▸ WHAT THIS TASK INVOLVES
Retype exactly what runs from the first line of the data to the line with "players. The imposed charter by the GAA does", keeping both of those lines and skipping pictures.

+++++

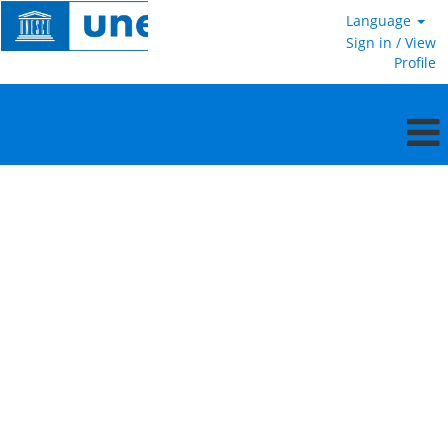
Language
Sign in / View
Profile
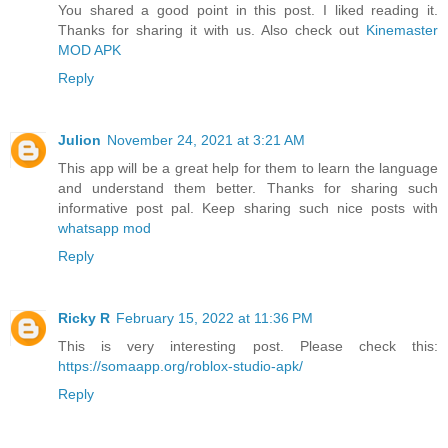
You shared a good point in this post. I liked reading it.
Thanks for sharing it with us. Also check out
Kinemaster
MOD APK
Reply
Julion
November 24, 2021 at 3:21 AM
This app will be a great help for them to learn the language
and understand them better. Thanks for sharing such
informative post pal. Keep sharing such nice posts with
whatsapp mod
Reply
Ricky R
February 15, 2022 at 11:36 PM
This is very interesting post. Please check this:
https://somaapp.org/roblox-studio-apk/
Reply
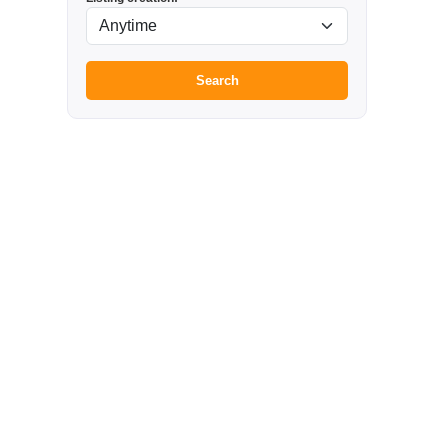
Search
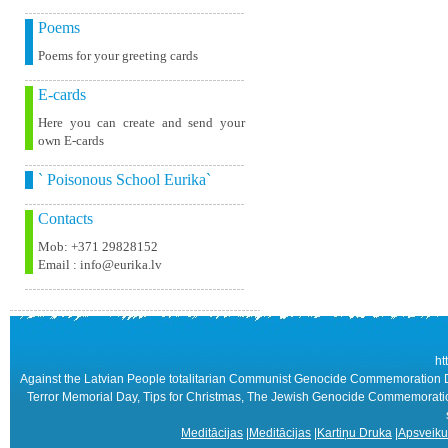
Poems
Poems for your greeting cards
E-cards
Here you can create and send your
own E-cards
` Poisonous School Eurika`
Contacts
Mob: +371 29828152
Email : info@eurika.lv
ht
Against the Latvian People totalitarian Communist Genocide Commemoration Day
Terror Memorial Day, Tips for Christmas, The Jewish Genocide Commemoration 
Meditācijas
|
Meditācijas
|
Kartiņu Druka
|
Apsveiku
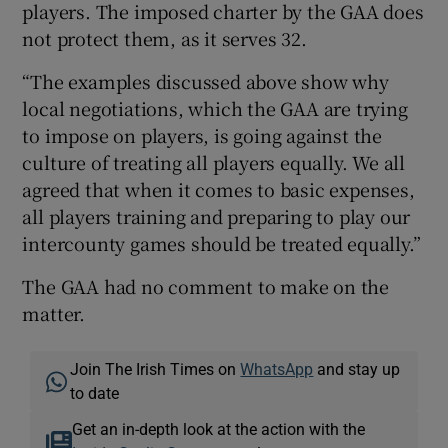
players. The imposed charter by the GAA does
not protect them, as it serves 32.
“The examples discussed above show why
local negotiations, which the GAA are trying
to impose on players, is going against the
culture of treating all players equally. We all
agreed that when it comes to basic expenses,
all players training and preparing to play our
intercounty games should be treated equally.”
The GAA had no comment to make on the
matter.
Join The Irish Times on
WhatsApp
and stay up
to date
Get an in-depth look at the action with the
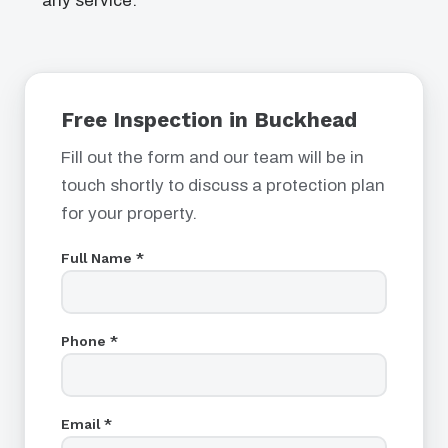
any service.
Free Inspection in Buckhead
Fill out the form and our team will be in
touch shortly to discuss a protection plan
for your property.
Full Name *
Phone *
Email *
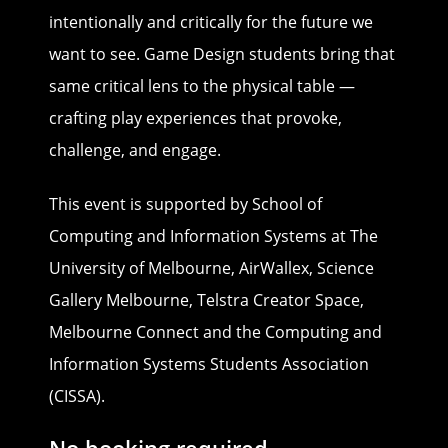
intentionally and critically for the future we
want to see. Game Design students bring that
same critical lens to the physical table —
crafting play experiences that provoke,
challenge, and engage.
This event is supported by School of
Computing and Information Systems at The
University of Melbourne, AirWallex, Science
Gallery Melbourne, Telstra Creator Space,
Melbourne Connect and the Computing and
Information Systems Students Association
(CISSA).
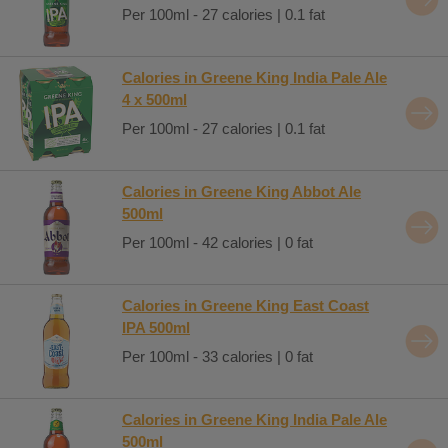
Per 100ml - 27 calories | 0.1 fat
Calories in Greene King India Pale Ale
4 x 500ml
Per 100ml - 27 calories | 0.1 fat
Calories in Greene King Abbot Ale
500ml
Per 100ml - 42 calories | 0 fat
Calories in Greene King East Coast
IPA 500ml
Per 100ml - 33 calories | 0 fat
Calories in Greene King India Pale Ale
500ml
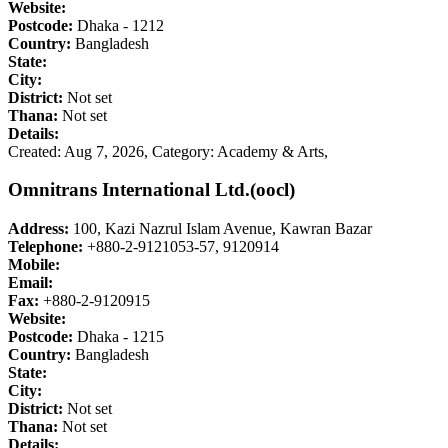
Website:
Postcode:
Dhaka - 1212
Country:
Bangladesh
State:
City:
District:
Not set
Thana:
Not set
Details:
Created: Aug 7, 2026,
Category: Academy & Arts,
Omnitrans International Ltd.(oocl)
Address:
100, Kazi Nazrul Islam Avenue, Kawran Bazar
Telephone:
+880-2-9121053-57, 9120914
Mobile:
Email:
Fax:
+880-2-9120915
Website:
Postcode:
Dhaka - 1215
Country:
Bangladesh
State:
City:
District:
Not set
Thana:
Not set
Details:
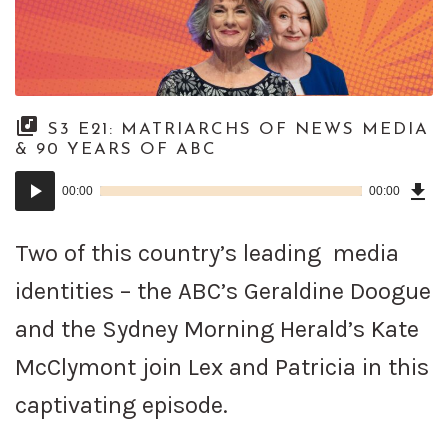
S3 E21: MATRIARCHS OF NEWS MEDIA
& 90 YEARS OF ABC
Dow
Audio
Epi
00:00
00:00
()
Player
Two of this country’s leading media
identities – the ABC’s Geraldine Doogue
and the Sydney Morning Herald’s Kate
McClymont join Lex and Patricia in this
captivating episode.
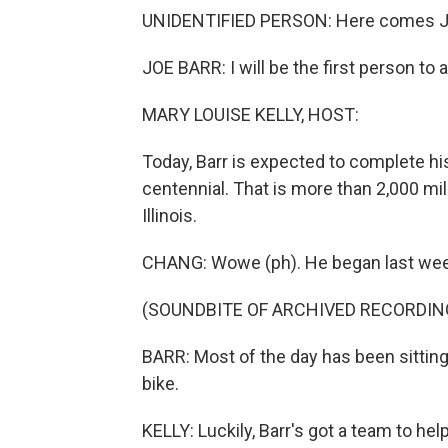
UNIDENTIFIED PERSON: Here comes J
JOE BARR: I will be the first person to
MARY LOUISE KELLY, HOST:
Today, Barr is expected to complete hi
centennial. That is more than 2,000 mil
Illinois.
CHANG: Wowe (ph). He began last week
(SOUNDBITE OF ARCHIVED RECORDIN
BARR: Most of the day has been sitti
bike.
KELLY: Luckily, Barr's got a team to he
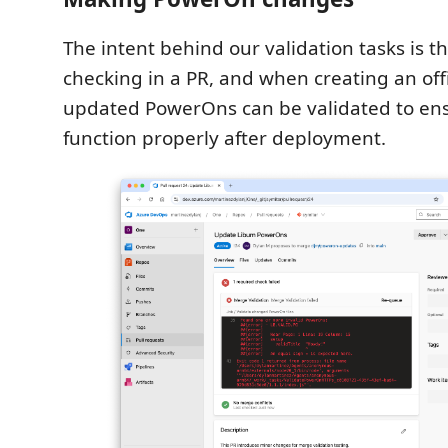
The intent behind our validation tasks is th
checking in a PR, and when creating an offi
updated PowerOns can be validated to en
function properly after deployment.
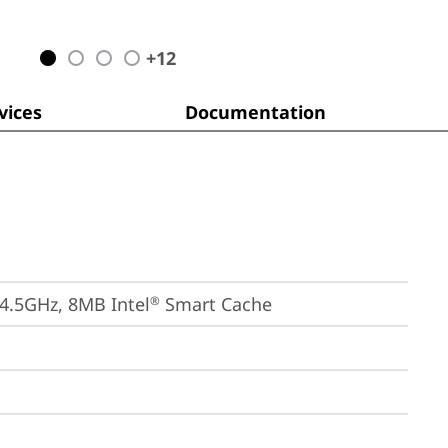
+
12
ices
Documentation
 4.5GHz, 8MB Intel
 Smart Cache
®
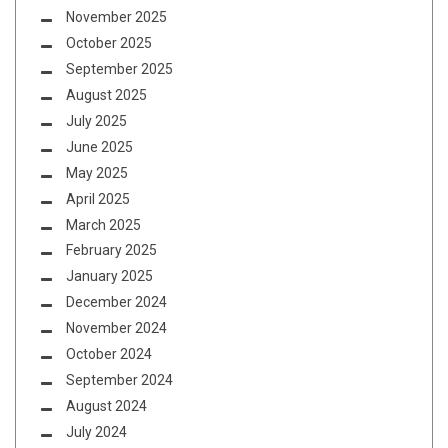
November 2025
October 2025
September 2025
August 2025
July 2025
June 2025
May 2025
April 2025
March 2025
February 2025
January 2025
December 2024
November 2024
October 2024
September 2024
August 2024
July 2024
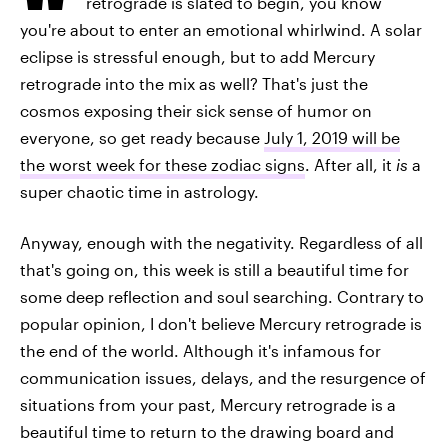
retrograde is slated to begin, you know
you're about to enter an emotional whirlwind. A solar
eclipse is stressful enough, but to add Mercury
retrograde into the mix as well? That's just the
cosmos exposing their sick sense of humor on
everyone, so get ready because
July 1, 2019 will be
the worst week for these zodiac signs
. After all, it
is
a
super chaotic time in astrology.
Anyway, enough with the negativity. Regardless of all
that's going on, this week is still a beautiful time for
some deep reflection and soul searching. Contrary to
popular opinion, I don't believe Mercury retrograde is
the end of the world. Although it's infamous for
communication issues, delays, and the resurgence of
situations from your past, Mercury retrograde is a
beautiful time to return to the drawing board and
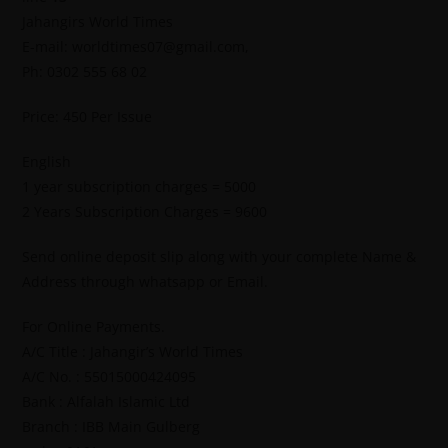
Jahangirs World Times
E-mail: worldtimes07@gmail.com,
Ph: 0302 555 68 02
Price: 450 Per Issue
English
1 year subscription charges = 5000
2 Years Subscription Charges = 9600
Send online deposit slip along with your complete Name &
Address through whatsapp or Email.
For Online Payments.
A/C Title : Jahangir’s World Times
A/C No. : 55015000424095
Bank : Alfalah Islamic Ltd
Branch : IBB Main Gulberg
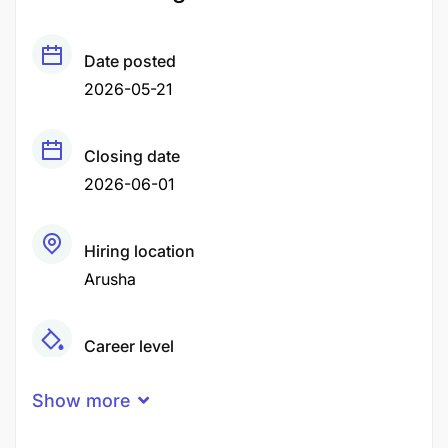
Date posted
2026-05-21
Closing date
2026-06-01
Hiring location
Arusha
Career level
Middle
Show more
Qualification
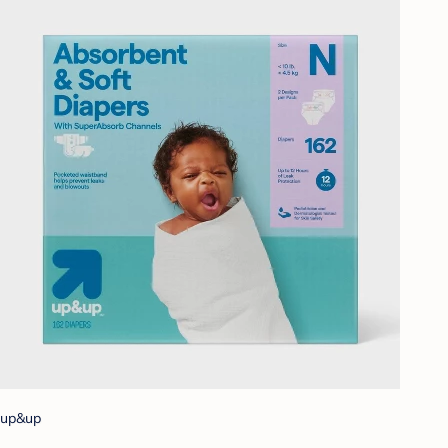
up&up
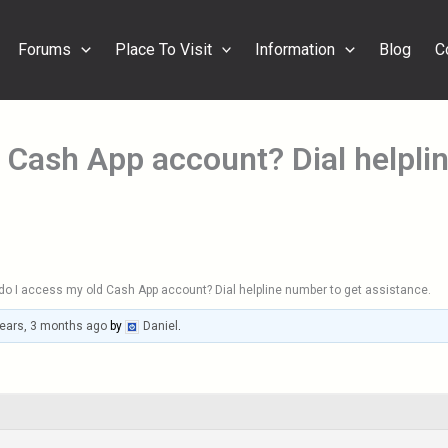
Forums
Place To Visit
Information
Blog
C
 Cash App account? Dial helpli
o I access my old Cash App account? Dial helpline number to get assistance.
years, 3 months ago
by
Daniel
.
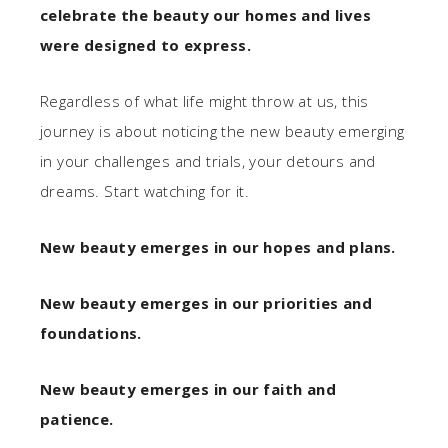
celebrate the beauty our homes and lives
were designed to express.
Regardless of what life might throw at us, this
journey is about noticing the new beauty emerging
in your challenges and trials, your detours and
dreams. Start watching for it.
New beauty emerges in our hopes and plans.
New beauty emerges in our priorities and
foundations.
New beauty emerges in our faith and
patience.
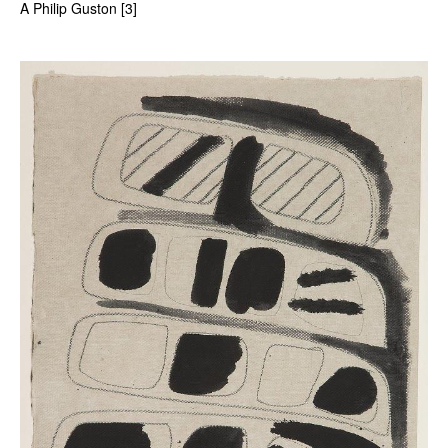
A Philip Guston [3]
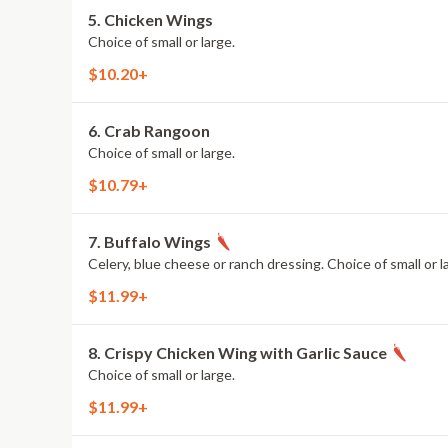
5. Chicken Wings
Choice of small or large.
$10.20+
6. Crab Rangoon
Choice of small or large.
$10.79+
7. Buffalo Wings
Celery, blue cheese or ranch dressing. Choice of small or l
$11.99+
8. Crispy Chicken Wing with Garlic Sauce
Choice of small or large.
$11.99+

+++++

▸ OUTPUT BELOW
Language
Sign in / View
Profile
You shared a good point in this post. I liked reading it.
Thanks for sharing it with us. Also check out
Kinemaster
MOD APK
Reply
Julion
November 24, 2021 at 3:21 AM
This app will be a great help for them to learn the language
and understand them better. Thanks for sharing such
informative post pal. Keep sharing such nice posts with
whatsapp mod
Reply
Ricky R
February 15, 2022 at 11:36 PM
This is very interesting post. Please check this:
https://somaapp.org/roblox-studio-apk/
Reply
Search
Poems
Poems for your greeting cards
E-cards
Here you can create and send your
own E-cards
` Poisonous School Eurika`
Contacts
Mob: +371 29828152
Email : info@eurika.lv
ht
Against the Latvian People totalitarian Communist Genocide Commemoration Day
Terror Memorial Day, Tips for Christmas, The Jewish Genocide Commemoration 
Meditācijas
|
Meditācijas
|
Kartiņu Druka
|
Apsveiku
players. The imposed charter by the GAA does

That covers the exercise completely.